» Work order
Rewrite the listing below with "chart" changed to "graph" and everything else kept the same, leaving out the pictures.

======== Supplied data

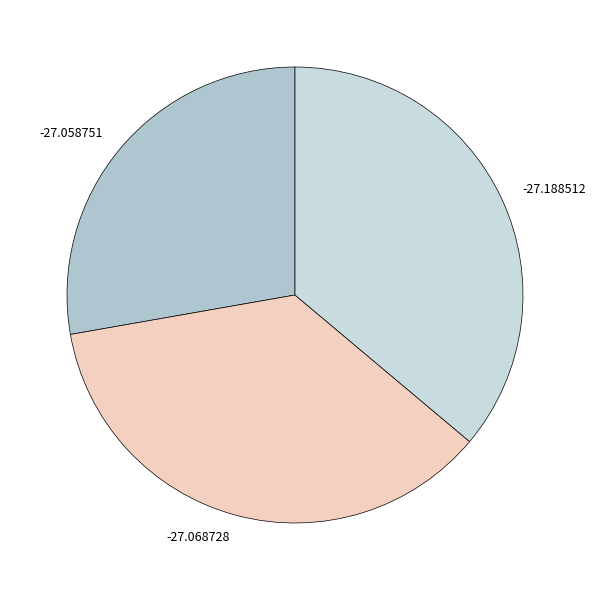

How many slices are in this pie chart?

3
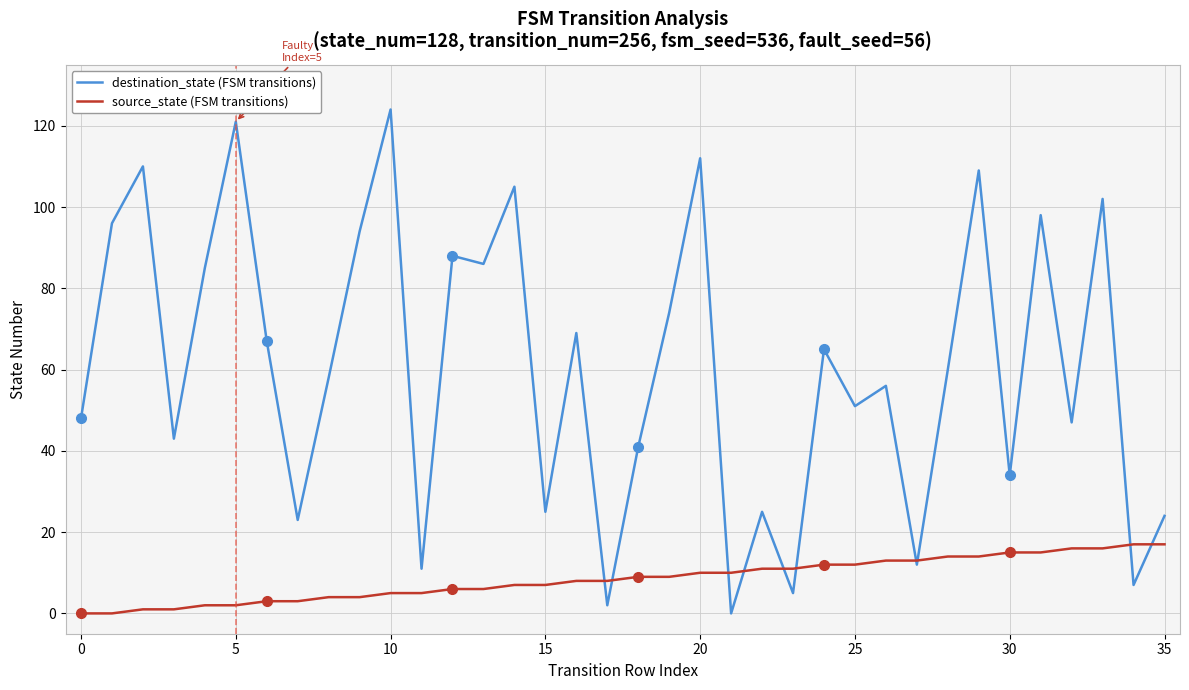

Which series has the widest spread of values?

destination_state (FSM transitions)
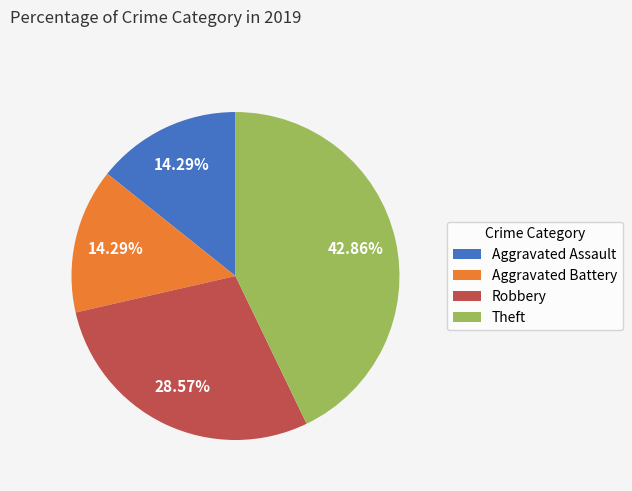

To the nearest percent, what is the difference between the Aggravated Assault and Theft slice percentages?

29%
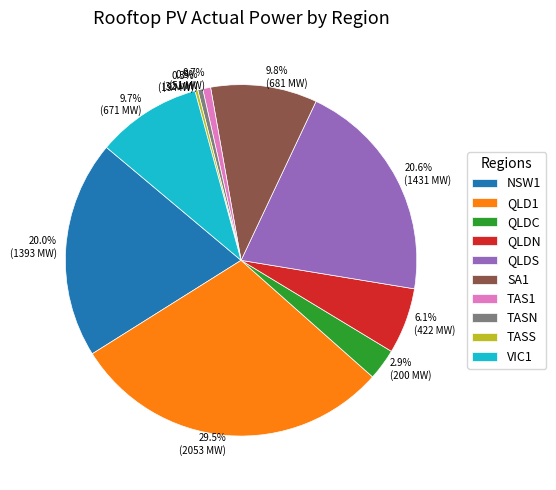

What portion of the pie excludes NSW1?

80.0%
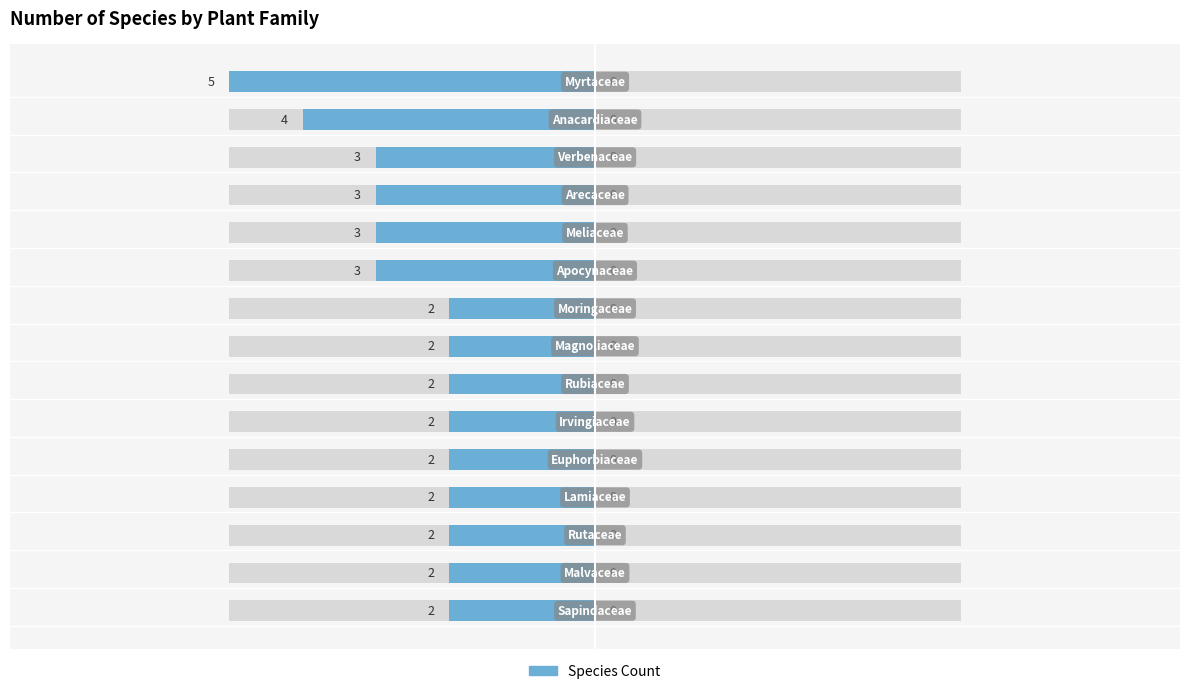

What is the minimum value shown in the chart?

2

================

» Reply to the exercise
How many slices are in this pie graph?

3

Which series has the widest spread of values?

destination_state (FSM transitions)

To the nearest percent, what is the difference between the Aggravated Assault and Theft slice percentages?

29%

What portion of the pie excludes NSW1?

80.0%

What is the minimum value shown in the graph?

2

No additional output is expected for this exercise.